-NAMILCO’s dominant position leads to exploitation concerns
The government will move to make the domestic flour market more competitive as it wants to ensure that the National Milling Company (NAMILCO) does not use the “dominant position” it enjoys to “exploit consumers”.
Minister of Tourism, Industry and Commerce, Manniram Prashad said yesterday at a press conference that President Bharrat Jagdeo will address the issue when he returns from the US.
This is as a result of the government’s “serious concern” over the flour price increase by the company, which means the price of bread and biscuits will automatically increase.
The minister convened a meeting with two of the country’s largest bakeries, Banks DIH Ltd and Bakewell, and NAMILCO on Tuesday following a release from the Bakers Lobby Group, which said the prices for bread and biscuits would climb as the local market re-adjusts to flour prices that had been previously subsidized by the government.
At the meeting, the minister said, NAMILCO indicated that it would reduce the price of a bag of flour from $7,500, which was the price during the subsidised period, to $7,300, but after further discussion, the company said it would sell a bag of flour for $7,000 to some bakeries and $6,700 to the larger bakeries.
However, the minister was still not happy as he said that should one examine the world market price for wheat, bakers should be purchasing flour below what they paid before the government subsidy was introduced. He said it was for that precise reason that the government would have to take further measures to ensure that it was not being held to ransom.
The milling company has the monopoly on the importation of wheat and milling in Guyana. During the period of the subsidy, the government had also granted licences to persons to import flour and all the administrative processes in the acquisition of flour importing licences were waived. The minister said yesterday that that measure is still in effect.
“The Ministry of Tourism, Industry and Commerce and the Government of Guyana, we are extremely disappointed with this piecemeal kind of bargaining that you have to go to NAMILCO with,” the minister said. He based this on the discussion he had with the company on Tuesday, adding that NAMILCO decided arbitrarily that it would make a further reduction in the price.
“It can be clearly seen that they are out there to hit consumers unfairly with price increases that have no merit,” the minister said. “What NAMILCO should have been telling us at the meeting yesterday [Tuesday] is that the prices should come down to pre-subsidy level… or even less.”

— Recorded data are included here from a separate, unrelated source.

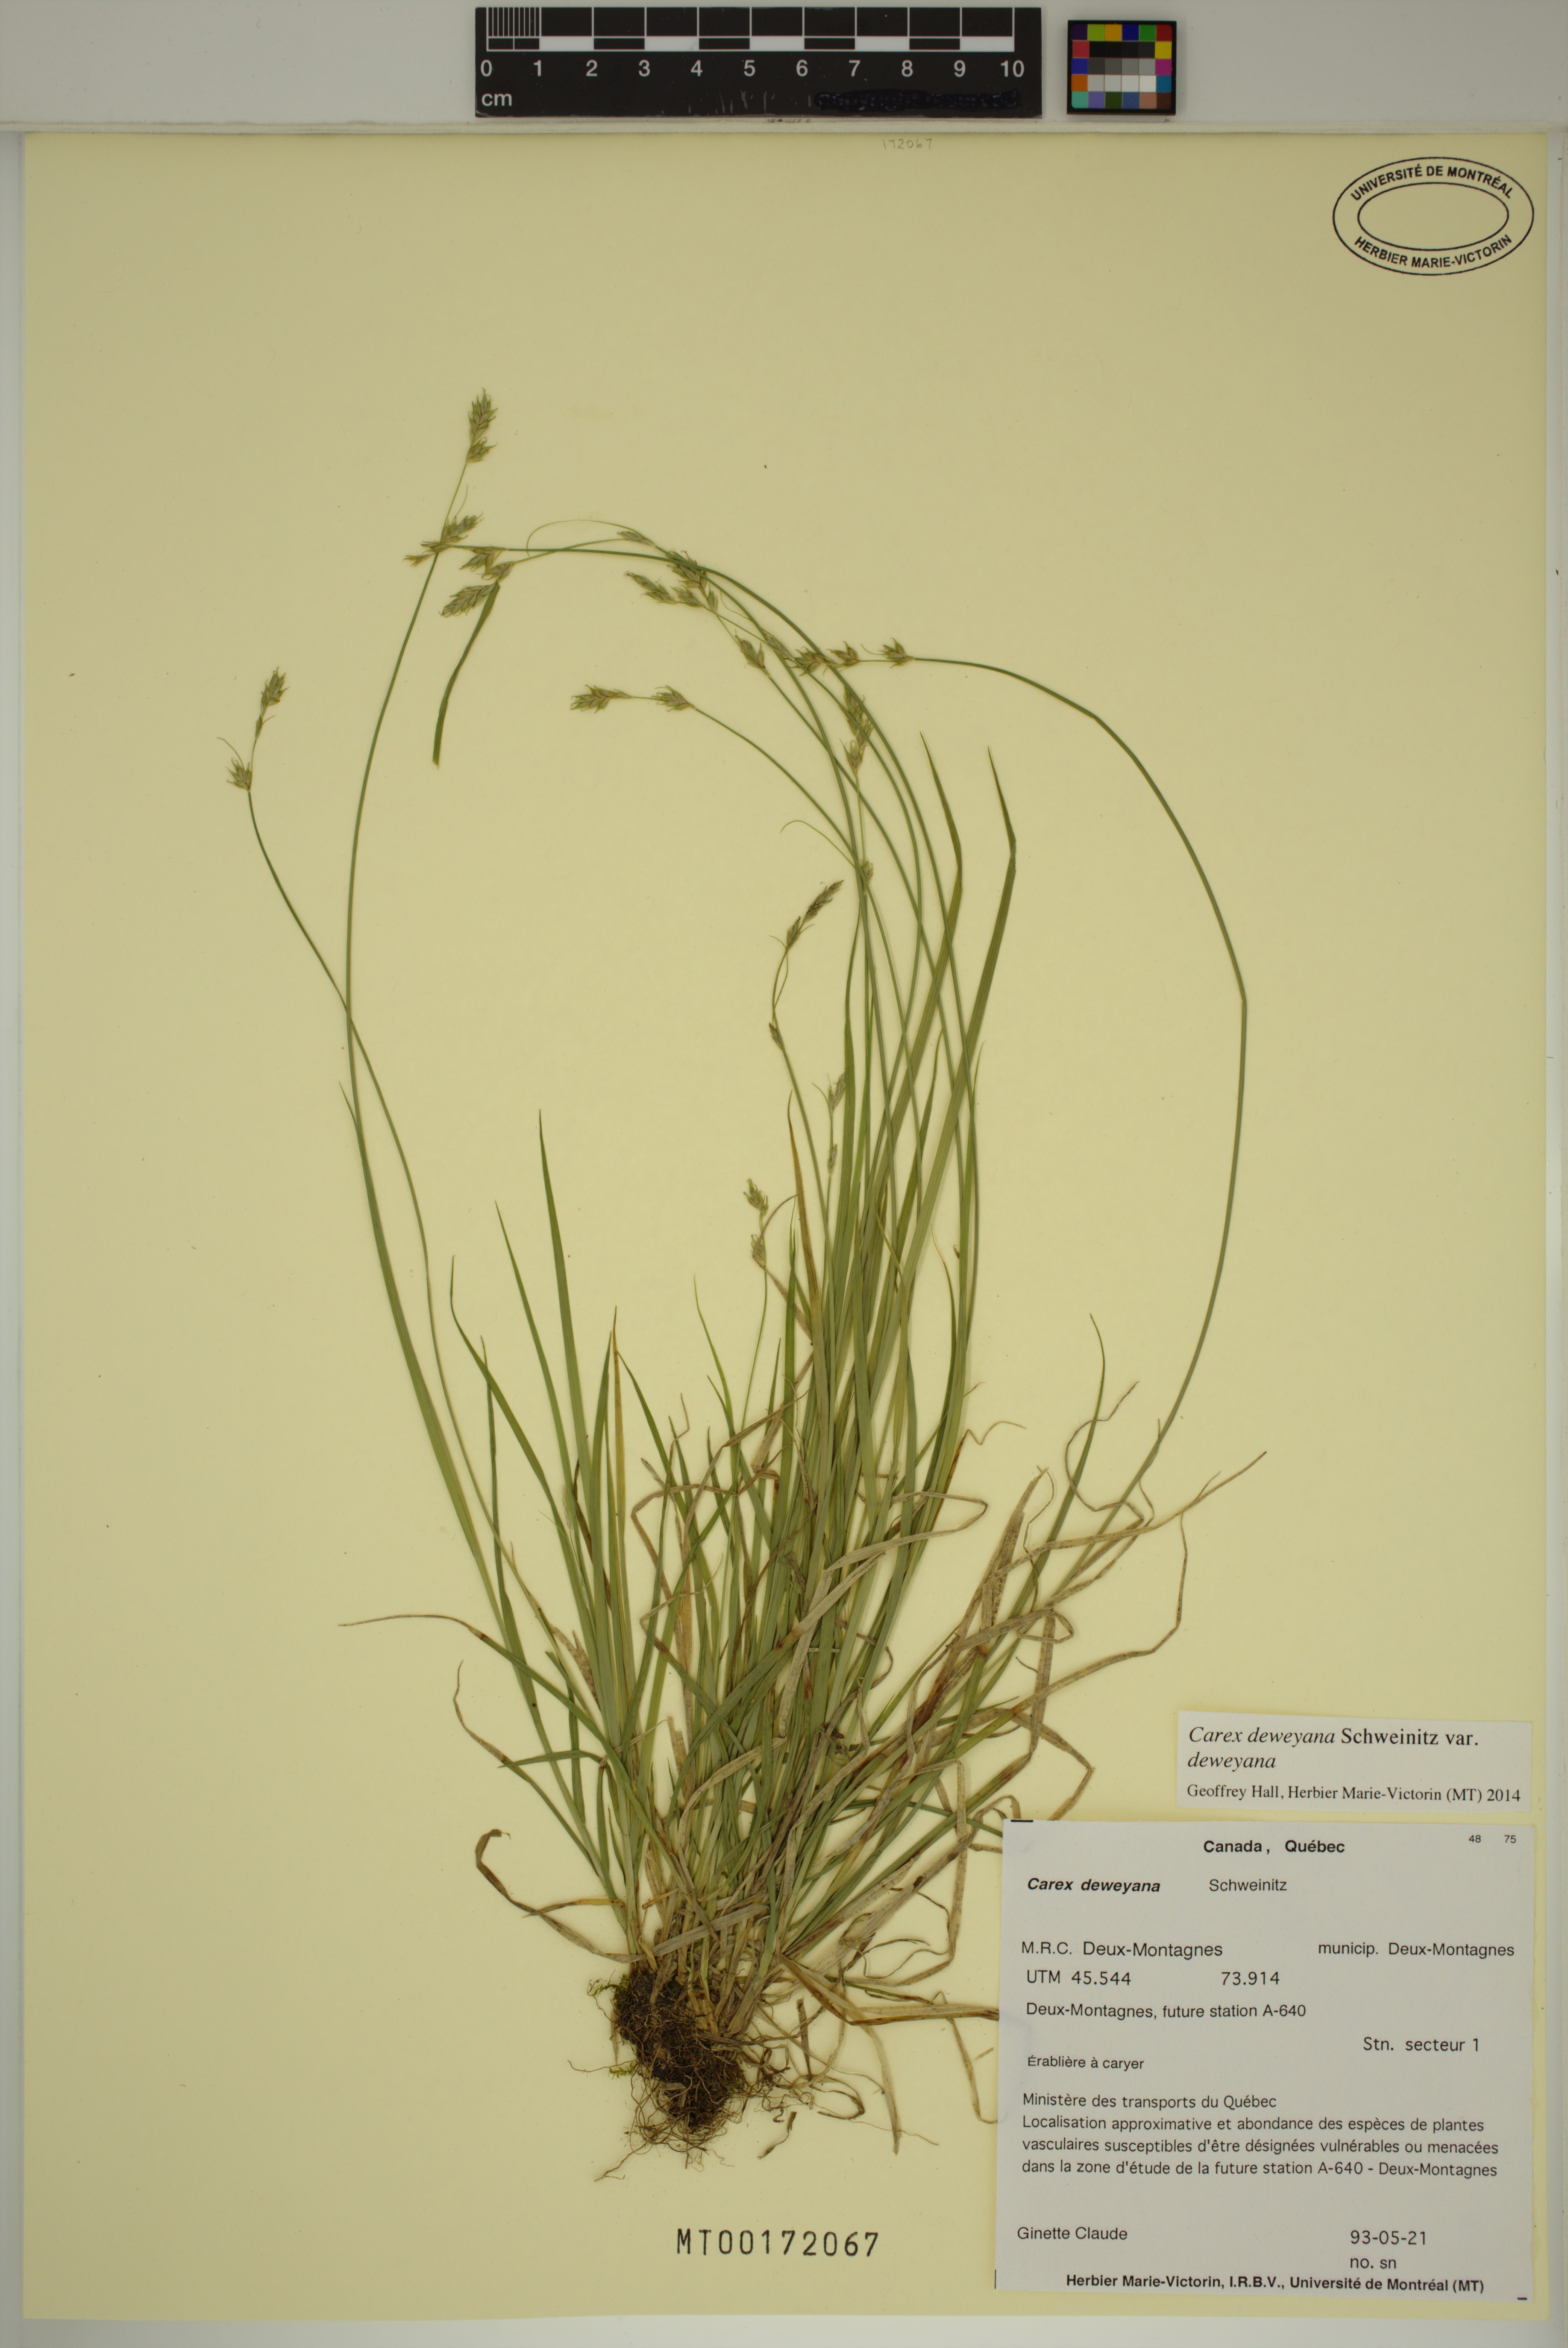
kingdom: Plantae
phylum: Tracheophyta
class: Liliopsida
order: Poales
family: Cyperaceae
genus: Carex
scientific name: Carex deweyana
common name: Dewey's sedge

He said there was evidence that during the subsidy period, the company acquired wheat at a very low price, yet the government paid the subsidy when the company should have come out and told the government that it was overpaying.
Contacted yesterday, Chief Executive Officer (CEO) of the company, Bert Sukhai, expressed surprise at the minister’s remarks in the light of the meeting held on Tuesday. He described the remarks as “harsh”. He questioned why it was that after government opened up the market for the importation of flour and waived the requirements to acquire an importation licence there was no cheaper flour on the market.
Meanwhile, the Bakers Lobby Group, formerly the Association of Bakers, in another release said that following the meeting with the minister it was decided that the increase in the price of flour would not be as steep as originally proposed as NAMILCO had reduced it. The group said that the milling company had also made a commitment to look at further reductions as cheaper wheat becomes available later this year and said it would work with bakers to improve the quality of flour supplied to them.
Stabroek News understands that the members of the lobby group include Banks DIH, Bakewell, Salt and Pepper, Compare Bread, Jack’s Bakery, Freddie’s Bakery, Pearl’s Bakery, Graham’s Bakery and Humphrey’s Bakery. According to information reaching this newspaper, provided by a member of the group, all of the bakeries would raise the price of their bread, but no benchmark for increases was set. It was pointed out that because the bakeries have varying overheads to meet they would impose different increases.
At least one of the bakeries in the group had increased its bread price by $30 as of yesterday even though the minister indicated that increases should only range between $5 and $10 because of what the bakeries were paying for a bag of flour.